La ministre du Logement, Emmanuelle Wargon, s'est prise la semaine dernière une volée de bois vert car elle était soupçonnée de vouloir supprimer l'un des fondamentaux de l'imaginaire français : l'accès à la propriété d'un pavillon avec jardin. Elle tirait les conclusions d'un rapport, "Habiter la France demain", qui portait sur l'évolution de l'aménagement du territoire à l'avenir pour répondre à l'urgence de réduire les émissions de gaz à effet de serre (GES) et ainsi lutter contre le réchauffement climatique.
70% des émissions
Elle trouvera un certain réconfort à la lecture du dernier rapport publié par la Banque mondiale sur les perspectives des marchés des matières premières. Les experts de l'institution internationale y ont en effet consacré un dossier spécial sur le rapport entre l'urbanisation et la demande de produits de base (énergie, métaux et denrées alimentaires). L'enjeu est important pour lutter contre le réchauffement climatique. Les villes émettent à elles seules 70% des émissions de gaz à effet de serre (GES). Par ailleurs, l'envolée des prix de l'énergie et des métaux cette année qui alimentent l'inflation conduit à réfléchir à une rationalisation de la demande mondiale pour les prochaines années.

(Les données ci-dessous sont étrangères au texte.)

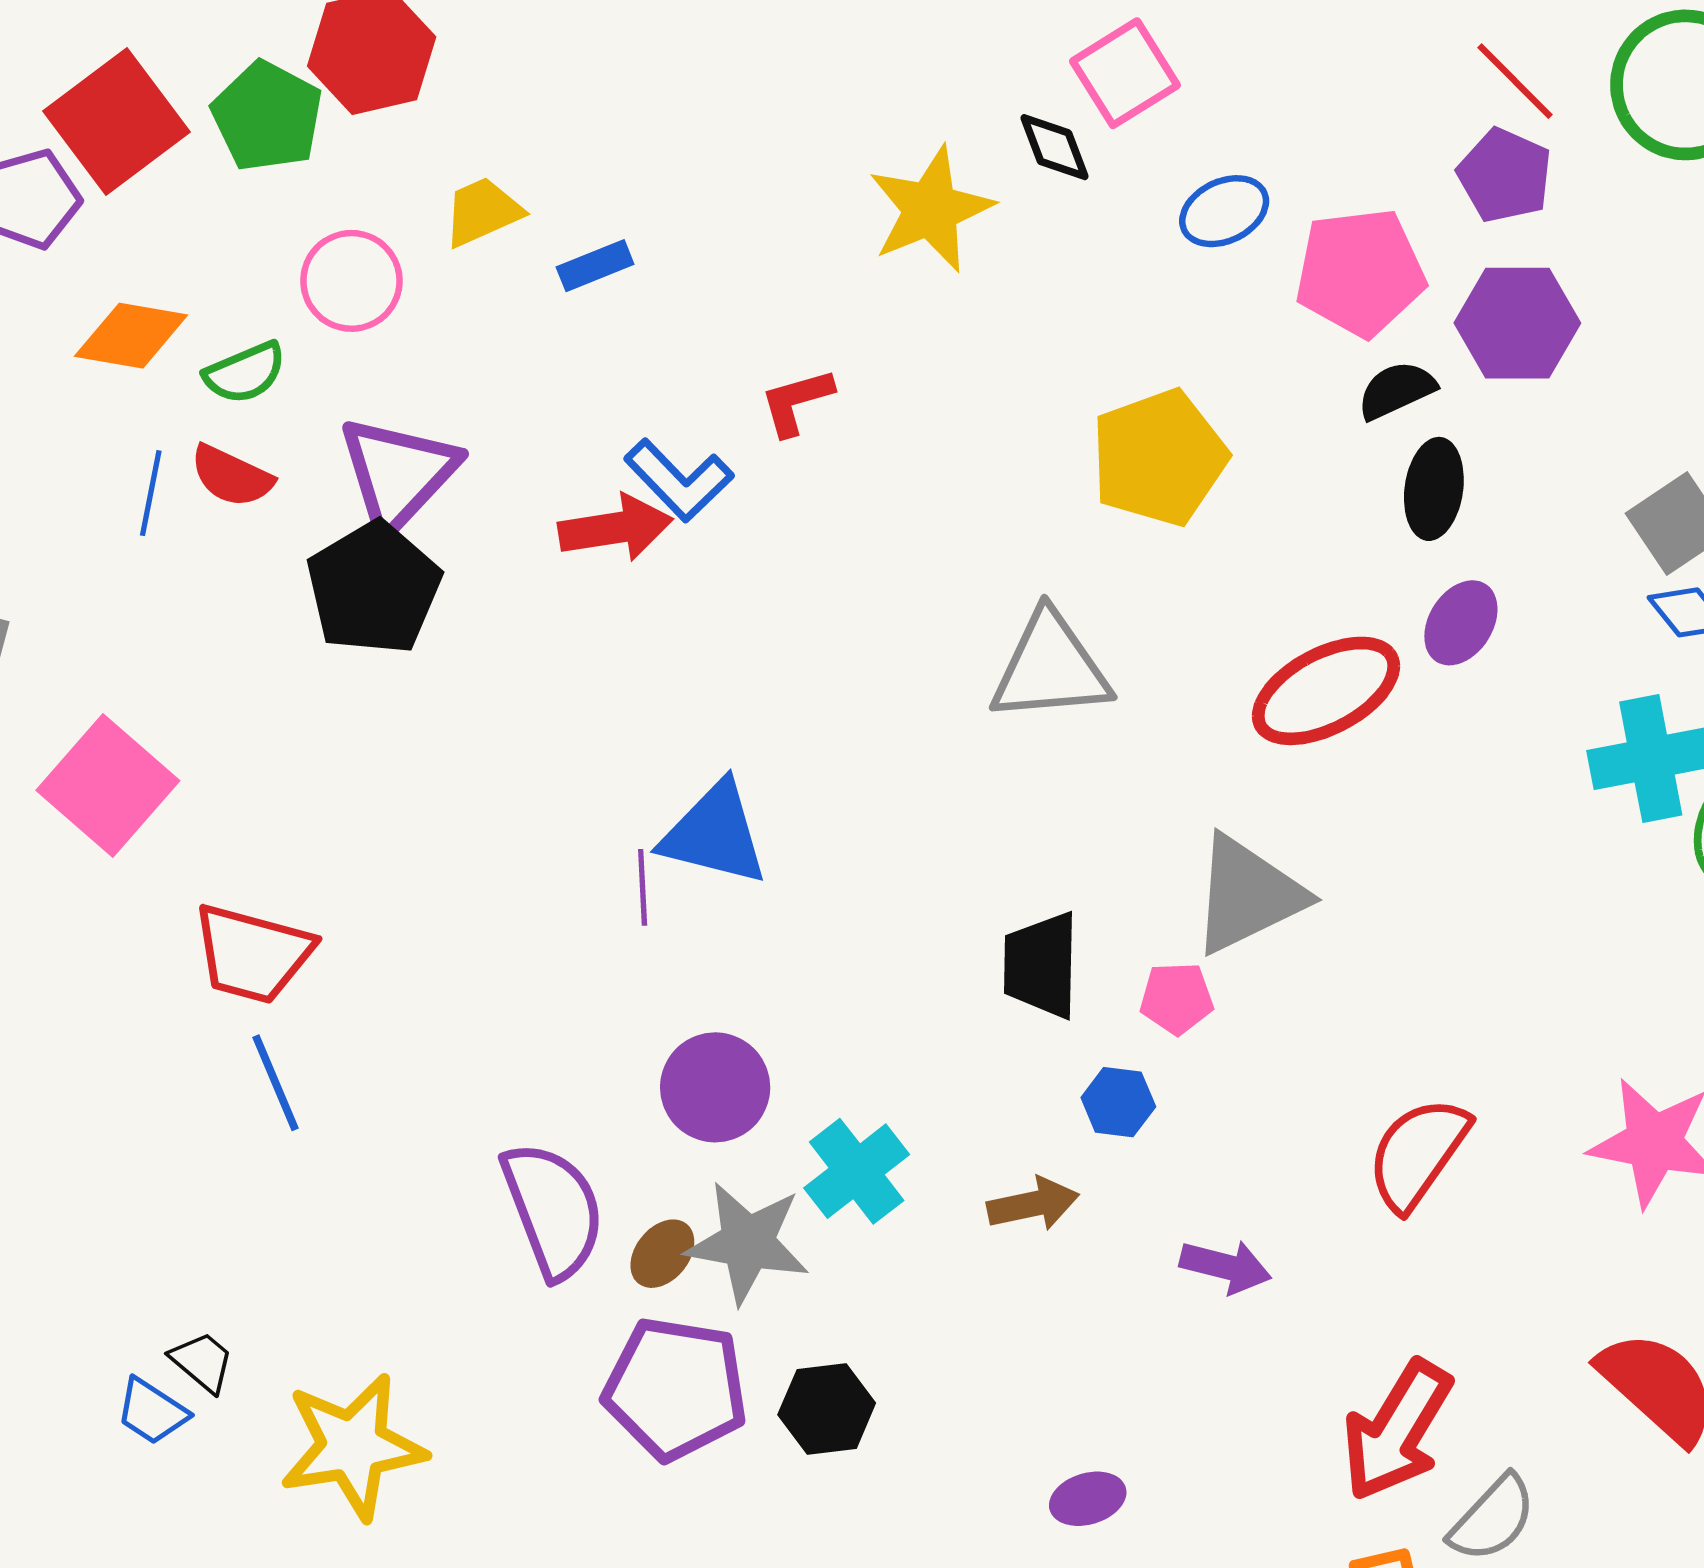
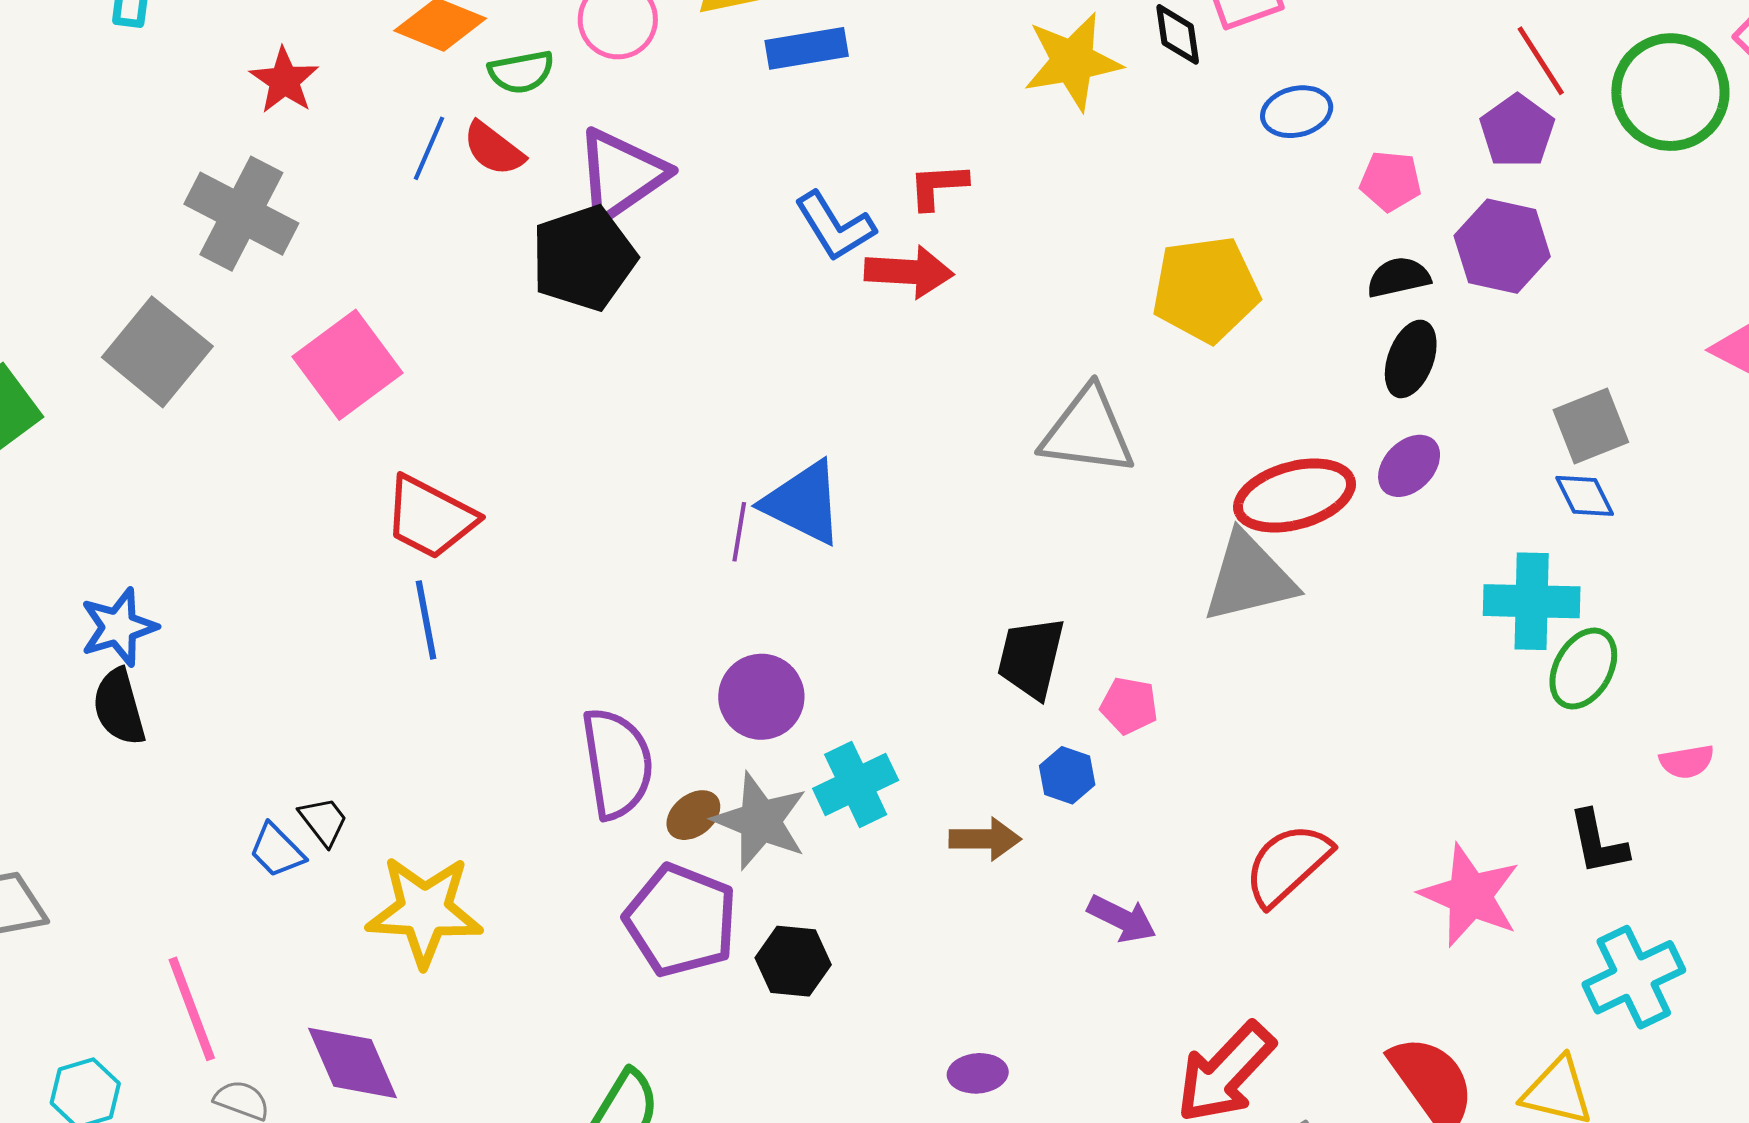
blue rectangle: (595, 266) -> (807, 48), size x1.4
pink pentagon: (1360, 272) -> (1390, 181), size x0.6
red arrow: (616, 528) -> (909, 272), moved
gray triangle: (1248, 895) -> (1249, 578), moved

Or, durant les 50 dernières années, la part de la population mondiale urbanisée est passée de 37% à 56%, avec une poussée encore plus spectaculaire pour les économies émergentes où elle bondit de 27% à 52%, et spectaculairement en Chine où le taux d'urbanisation s'est envolé de 17% à 61%. Et la tendance ne devrait pas ralentir puisqu'elle devrait atteindre 68% de la population mondiale à l'horizon 2050.
Ce point est d'autant plus important que la demande de matières premières est corrélée à la croissance de la population et des revenus qui sont plus attractifs dans les villes.

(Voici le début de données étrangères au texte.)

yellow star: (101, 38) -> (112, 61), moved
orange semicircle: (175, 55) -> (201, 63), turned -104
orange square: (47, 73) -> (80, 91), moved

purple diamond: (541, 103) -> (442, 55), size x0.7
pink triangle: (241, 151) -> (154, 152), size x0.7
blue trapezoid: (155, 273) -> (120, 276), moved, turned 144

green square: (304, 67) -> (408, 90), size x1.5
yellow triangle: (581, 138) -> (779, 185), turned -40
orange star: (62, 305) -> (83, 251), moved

De fait, le niveau de consommation de produits de base évolue étroitement avec le taux d'urbanisation. Dans les économies développées, un taux de 80% d'urbanisation correspond à une consommation d'énergie d'un peu plus de 3,5 tonnes d'équivalent pétrole par individu, de 33 kg de métaux et de 1,3 tonne de denrées alimentaires. Dans les économies émergentes, un taux d'urbanisation de 65% se traduit par une consommation d'énergie de 1,5 tonne d'équivalent pétrole par individu, de 6 kg de métaux, et de 1 tonne de denrées alimentaires.
Des trajets moins longs et moins coûteux
Or, "les villes à forte densité de population, en particulier dans les économies avancées, pourraient se caractériser par une demande d'énergie par habitant plus faible que celles moins densément peuplées", souligne la Banque mondiale. Évidemment, une telle économie favorable à la réduction des GES dépend du mode de développement de cette urbanisation. Par exemple, les trajets en milieu urbain pour se rendre au travail peuvent être moins longs et moins coûteux, notamment grâce aux transports en commun, par rapport aux déplacements individuels dans les zones rurales. Mais, pour obtenir pleinement ces effets positifs, l'aménagement de la ville doit être pensé de telle façon à ne pas créer des embouteillages monstres qui paralysent aujourd'hui la circulation dans certaines mégapoles des pays émergents.
Quant à l'ensemble des produits de base, "l'urbanisation permet potentiellement de réduire cette consommation grâce aux économies d'échelle et une meilleure efficience de l'emploi de ces produits", souligne le rapport qui considère que désormais "les villes sont à l'avant-garde du changement climatique". Un conclusion qui rejoint les préoccupations exprimées par Emmanuelle Wargon : "Nous devons gagner la bataille culturelle qui consiste à préférer l'intense à l'étalement, le collectif à l'individuel, la sobriété foncière à l'artificialisation des terres naturelles".